Cumbria’s Police and Crime Commissioner, Peter McCall, has today given evidence to the Public Accounts Committee on serious and organised crime.
The Commissioner attended the committee alongside Merseyside Chief Constable Andy Cooke. The Commissioner was able to articulate the impact of serious and organised crime in rural communities and how the Constabulary work together with regional and national colleagues to tackle this type of crime.
Peter McCall, Cumbria’s Police and Crime Commissioner, said: “I was pleased to be able to take the opportunity to voice concerns from rural counties like ours, too often these issues are focused on the big Metropolitan areas and Cumbria is forgotten, I will take any opportunity to get across to MPs the importance of local policing and how it is essential that this is and must be the bedrock of policing.

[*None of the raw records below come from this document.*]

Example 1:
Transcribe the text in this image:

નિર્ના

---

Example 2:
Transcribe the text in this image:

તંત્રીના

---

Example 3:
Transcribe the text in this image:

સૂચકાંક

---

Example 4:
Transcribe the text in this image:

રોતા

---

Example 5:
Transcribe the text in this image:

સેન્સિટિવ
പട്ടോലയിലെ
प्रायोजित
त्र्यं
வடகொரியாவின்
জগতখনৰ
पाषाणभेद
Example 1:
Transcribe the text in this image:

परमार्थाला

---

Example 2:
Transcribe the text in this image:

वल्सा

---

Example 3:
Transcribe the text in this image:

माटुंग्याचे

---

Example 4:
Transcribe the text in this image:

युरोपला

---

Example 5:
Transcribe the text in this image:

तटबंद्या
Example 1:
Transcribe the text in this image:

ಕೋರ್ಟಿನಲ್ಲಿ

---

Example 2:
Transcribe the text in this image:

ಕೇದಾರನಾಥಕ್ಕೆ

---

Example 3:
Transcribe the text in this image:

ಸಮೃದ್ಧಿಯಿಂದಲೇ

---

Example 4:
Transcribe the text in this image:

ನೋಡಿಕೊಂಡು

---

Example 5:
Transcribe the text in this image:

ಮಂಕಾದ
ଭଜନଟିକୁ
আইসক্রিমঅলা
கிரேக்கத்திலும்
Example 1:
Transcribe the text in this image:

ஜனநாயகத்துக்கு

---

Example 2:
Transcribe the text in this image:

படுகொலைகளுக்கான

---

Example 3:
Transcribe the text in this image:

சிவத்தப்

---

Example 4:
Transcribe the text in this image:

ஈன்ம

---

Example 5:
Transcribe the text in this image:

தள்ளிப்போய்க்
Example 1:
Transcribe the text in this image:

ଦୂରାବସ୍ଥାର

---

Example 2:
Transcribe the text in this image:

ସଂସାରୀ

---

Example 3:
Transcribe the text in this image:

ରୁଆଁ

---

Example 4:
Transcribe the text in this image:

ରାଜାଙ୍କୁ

“Importantly, I was able to raise again over the reality that policing has seen a significant reduction in funding and the obvious consequences this is having on policing nationally but also for a small force such as Cumbria.
“Crime is changing and it is essential that we give our Chief Constables the resources to effectively keep our communities safe.
“We are seeing a greater demand of resources in what we call unseen policing such as Child Sexual Exploitation, modern day slavery, as well as the more traditional drugs issues that bring misery to our communities.
“Serious and organised crime is the responsibility of many agencies not just the police and we do need to be better coordinated to deal with this.
“We have to focus on prevention, this is not just the job of the police and I welcome the development of a legal duty to support a multi-agency approach to preventing and tackling serious violence and crime.
“More work needs to be done across partner agencies to ensure that we have a joined up approach to preventing crime with our partners in health, education and employers.
“I was able to give the committee a clear message from Cumbria – that we all have a role to play in tackling drugs and funding is a significant issue for us every bit as much as our large forces elsewhere.”